Minho menatapnya, mencoba mencari kata-kata yang tepat. “Mungkin, karena di dalam hati, kamu tahu bahwa perang ini meninggalkan luka yang dalam. Kamu mungkin menang, tapi harga yang harus kamu bayar adalah kedamaian dalam dirimu sendiri.”

Hyejin tersenyum pahit. “Kedamaian? Aku sudah lupa seperti apa rasanya. Tapi aku tahu satu hal, Minho. Aku tidak akan membiarkan Jiwon menghancurkan lebih banyak hal dalam hidupku.”
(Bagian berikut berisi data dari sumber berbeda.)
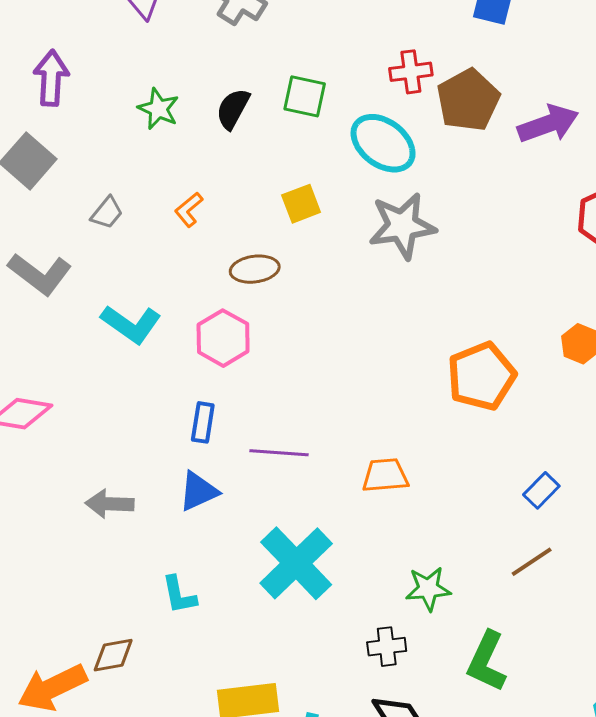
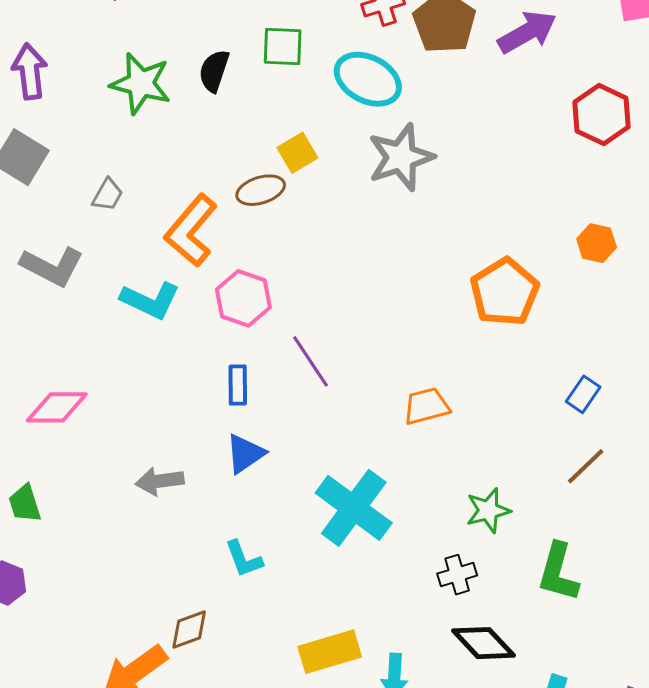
green star: (158, 109) -> (141, 83), size x1.5
orange L-shape: (189, 210) -> (191, 231), moved, size x2.0
brown ellipse: (255, 269) -> (261, 190), moved
purple line: (279, 453) -> (310, 361), moved, turned 62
Minho menepuk bahu Hyejin lembut. “Kamu lebih kuat dari yang kamu kira, Hyejin. Dan meskipun Jiwon masih ada di luar sana, kamu punya kekuatan untuk menata hidupmu lagi. Mulailah dari yang kecil. Mulailah dari dirimu sendiri.”

***

Beberapa minggu kemudian, Hyejin berdiri di depan gedung perusahaannya yang baru direnovasi. Bekas luka emosionalnya mungkin masih ada, tetapi dia mulai menyadari bahwa luka-luka itu tidak mendefinisikan dirinya. Sebaliknya, mereka adalah bukti bahwa dia telah bertahan.
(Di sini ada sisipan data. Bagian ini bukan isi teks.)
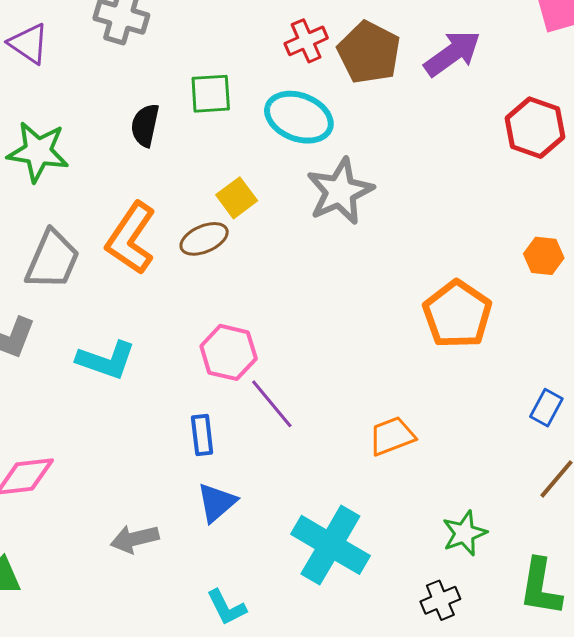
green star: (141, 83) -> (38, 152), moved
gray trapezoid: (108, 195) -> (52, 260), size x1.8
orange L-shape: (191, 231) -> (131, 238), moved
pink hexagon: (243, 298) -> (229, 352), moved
Hyejin melangkah masuk, disambut dengan senyuman oleh beberapa karyawan baru yang dia rekrut. Mereka tidak tahu apa-apa tentang masa lalunya, tidak tahu tentang pertempuran yang telah dia lalui. Bagi mereka, Hyejin adalah sosok yang kuat, seorang pemimpin yang bijaksana dan tegas.

Saat dia berjalan menuju kantornya, Hyejin merasa ada yang berubah dalam dirinya. Dia bukan lagi wanita yang sama yang dulu berjuang untuk bertahan hidup dalam bayang-bayang Jiwon. Sekarang, dia adalah seseorang yang tahu apa yang dia inginkan—seseorang yang tidak lagi takut untuk melangkah maju.

Minho muncul di pintu, senyum hangat di wajahnya. “Hari pertama di kantor baru. Bagaimana rasanya?”

“Berbeda,” jawab Hyejin, dengan senyum yang sama hangatnya. “Tapi juga penuh dengan harapan. Aku merasa seperti mendapatkan kembali kendali atas hidupku.”

Minho mengangguk. “Itu bagus, Hyejin. Kamu layak mendapatkan kedamaian ini.”

Hyejin memandang ke luar jendela, ke pemandangan kota yang tampak lebih cerah daripada sebelumnya. “Aku tahu jalan ini tidak akan mudah, dan aku masih harus banyak belajar. Tapi setidaknya sekarang, aku tahu bahwa aku bisa menghadapinya.”

Dan saat Hyejin berdiri di sana, dengan dunia yang kini kembali dalam genggamannya, dia tahu bahwa meskipun masa lalu akan selalu menjadi bagian dari dirinya, itu tidak akan pernah lagi menjadi penghalang untuk masa depan yang ingin dia ciptakan.

Di tempat yang jauh, bayangan Jiwon mungkin masih ada, tetapi untuk pertama kalinya, Hyejin merasa bebas. Bebas untuk menciptakan hidup yang dia inginkan, tanpa harus takut pada bayang-bayang masa lalunya.